**Tasks and exercises:**
1. Echo word for word the passage of the article on medieval and Renaissance culture that opens with the words containing "In the last" and closes with "of marginalized scholars.".
2. Duplicate the listing exactly, from its very first line through the line containing "या भेटी दरम्यान", with both of those lines included.

*** Opening of Document segment ***

We don't often think about medieval and Renaissance culture. While brushing our teeth, driving to work or school, cooking dinner or checking email, we are not consciously sifting through our knowledge of Shakespeare, Chaucer or Beowulf. And yet, those narratives, those belief systems, are constantly swimming through us.

“These premodern stories are ingrained in who we are as a society,” said Ayanna Thompson, director of the Arizona Center for Medieval and Renaissance Studies and professor of English. “Many people who don’t even know they’re quoting Shakespeare have used the phrase ‘To be or not to be.’” 

In the last few years, we have seen the destruction and despair that can be fostered by the misuse of these narratives. The shooter who committed acts of terror on two mosques in Christchurch, New Zealand, inscribed references to medieval history on his clothing and weapons. White nationalist marchers in Charlottesville, Virginia, displayed medieval symbols on their clothing and signs, not to mention the ongoing, continued misusage of medieval and Middle Ages rhetoric and symbolism in alt-right, white supremacist online channels.

Even within the field itself, concerns of systemic violence and racism are at the forefront of conversations. Earlier this year, the largest academic gathering of medievalists, in Kalamazoo, Michigan, was boycotted by many scholars, including some members of the group Medievalists of Color, for suppressing the voices of marginalized scholars.

This is where Race Before Race comes in. 

In January of 2019, the Arizona Center for Medieval and Renaissance Studies held the first Race Before Race symposium, featuring scholars of color focusing on urgent contemporary issues through the lens of medieval and early modern culture.

*** Close of Document segment ***
*** Opening of Supplied material ***

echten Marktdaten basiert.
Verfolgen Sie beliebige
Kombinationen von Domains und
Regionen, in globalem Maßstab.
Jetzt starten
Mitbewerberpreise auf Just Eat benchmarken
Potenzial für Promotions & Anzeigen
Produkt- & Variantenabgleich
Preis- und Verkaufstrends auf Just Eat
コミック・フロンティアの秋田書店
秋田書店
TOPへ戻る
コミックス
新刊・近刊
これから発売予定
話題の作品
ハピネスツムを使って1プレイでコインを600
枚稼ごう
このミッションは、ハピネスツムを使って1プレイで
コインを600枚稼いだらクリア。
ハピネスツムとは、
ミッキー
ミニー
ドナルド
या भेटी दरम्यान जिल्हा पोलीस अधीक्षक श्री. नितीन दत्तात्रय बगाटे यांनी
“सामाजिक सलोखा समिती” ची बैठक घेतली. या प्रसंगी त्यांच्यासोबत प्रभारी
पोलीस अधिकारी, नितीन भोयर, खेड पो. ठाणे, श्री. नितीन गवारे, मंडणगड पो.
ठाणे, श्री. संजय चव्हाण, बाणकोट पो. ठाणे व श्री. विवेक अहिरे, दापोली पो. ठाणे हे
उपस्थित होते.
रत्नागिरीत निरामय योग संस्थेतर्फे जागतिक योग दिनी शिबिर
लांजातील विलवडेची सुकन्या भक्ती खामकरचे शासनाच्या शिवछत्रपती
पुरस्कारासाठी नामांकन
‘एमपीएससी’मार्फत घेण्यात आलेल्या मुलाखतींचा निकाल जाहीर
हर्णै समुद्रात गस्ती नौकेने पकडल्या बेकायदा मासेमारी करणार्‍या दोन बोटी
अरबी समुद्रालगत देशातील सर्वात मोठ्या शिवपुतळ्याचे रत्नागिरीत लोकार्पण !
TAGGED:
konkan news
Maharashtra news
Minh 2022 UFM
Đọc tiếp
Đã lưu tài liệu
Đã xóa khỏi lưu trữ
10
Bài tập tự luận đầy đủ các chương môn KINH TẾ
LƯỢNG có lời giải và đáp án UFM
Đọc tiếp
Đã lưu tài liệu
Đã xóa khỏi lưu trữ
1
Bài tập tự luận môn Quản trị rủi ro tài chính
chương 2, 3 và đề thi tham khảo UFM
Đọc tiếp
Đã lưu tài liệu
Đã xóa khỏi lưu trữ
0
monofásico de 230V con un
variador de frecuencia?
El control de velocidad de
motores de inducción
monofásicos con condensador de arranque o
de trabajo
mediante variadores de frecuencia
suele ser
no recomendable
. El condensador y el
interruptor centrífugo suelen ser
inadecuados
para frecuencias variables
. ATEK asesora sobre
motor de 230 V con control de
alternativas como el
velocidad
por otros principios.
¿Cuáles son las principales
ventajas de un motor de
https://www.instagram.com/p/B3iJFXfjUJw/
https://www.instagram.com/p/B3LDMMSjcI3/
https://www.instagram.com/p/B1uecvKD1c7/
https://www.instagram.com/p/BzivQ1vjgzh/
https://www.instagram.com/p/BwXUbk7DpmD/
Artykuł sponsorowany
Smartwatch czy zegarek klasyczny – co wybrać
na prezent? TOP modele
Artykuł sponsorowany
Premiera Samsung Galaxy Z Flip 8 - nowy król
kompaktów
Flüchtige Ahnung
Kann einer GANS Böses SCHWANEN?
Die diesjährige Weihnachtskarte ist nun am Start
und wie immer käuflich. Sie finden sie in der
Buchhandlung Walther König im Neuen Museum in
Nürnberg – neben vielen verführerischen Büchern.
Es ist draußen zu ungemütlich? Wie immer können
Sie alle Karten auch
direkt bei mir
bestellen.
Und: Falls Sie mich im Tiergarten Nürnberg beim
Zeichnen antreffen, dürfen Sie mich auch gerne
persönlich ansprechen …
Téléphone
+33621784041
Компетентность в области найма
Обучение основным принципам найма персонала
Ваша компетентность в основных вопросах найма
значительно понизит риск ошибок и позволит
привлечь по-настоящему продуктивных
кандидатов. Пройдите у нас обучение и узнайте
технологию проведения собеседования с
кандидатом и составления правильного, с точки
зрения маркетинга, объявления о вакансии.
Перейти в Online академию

*** Close of Supplied material ***

**Answers to this exercise:**
1.
In the last few years, we have seen the destruction and despair that can be fostered by the misuse of these narratives. The shooter who committed acts of terror on two mosques in Christchurch, New Zealand, inscribed references to medieval history on his clothing and weapons. White nationalist marchers in Charlottesville, Virginia, displayed medieval symbols on their clothing and signs, not to mention the ongoing, continued misusage of medieval and Middle Ages rhetoric and symbolism in alt-right, white supremacist online channels.

Even within the field itself, concerns of systemic violence and racism are at the forefront of conversations. Earlier this year, the largest academic gathering of medievalists, in Kalamazoo, Michigan, was boycotted by many scholars, including some members of the group Medievalists of Color, for suppressing the voices of marginalized scholars.

2.
echten Marktdaten basiert.
Verfolgen Sie beliebige
Kombinationen von Domains und
Regionen, in globalem Maßstab.
Jetzt starten
Mitbewerberpreise auf Just Eat benchmarken
Potenzial für Promotions & Anzeigen
Produkt- & Variantenabgleich
Preis- und Verkaufstrends auf Just Eat
コミック・フロンティアの秋田書店
秋田書店
TOPへ戻る
コミックス
新刊・近刊
これから発売予定
話題の作品
ハピネスツムを使って1プレイでコインを600
枚稼ごう
このミッションは、ハピネスツムを使って1プレイで
コインを600枚稼いだらクリア。
ハピネスツムとは、
ミッキー
ミニー
ドナルド
या भेटी दरम्यान जिल्हा पोलीस अधीक्षक श्री. नितीन दत्तात्रय बगाटे यांनी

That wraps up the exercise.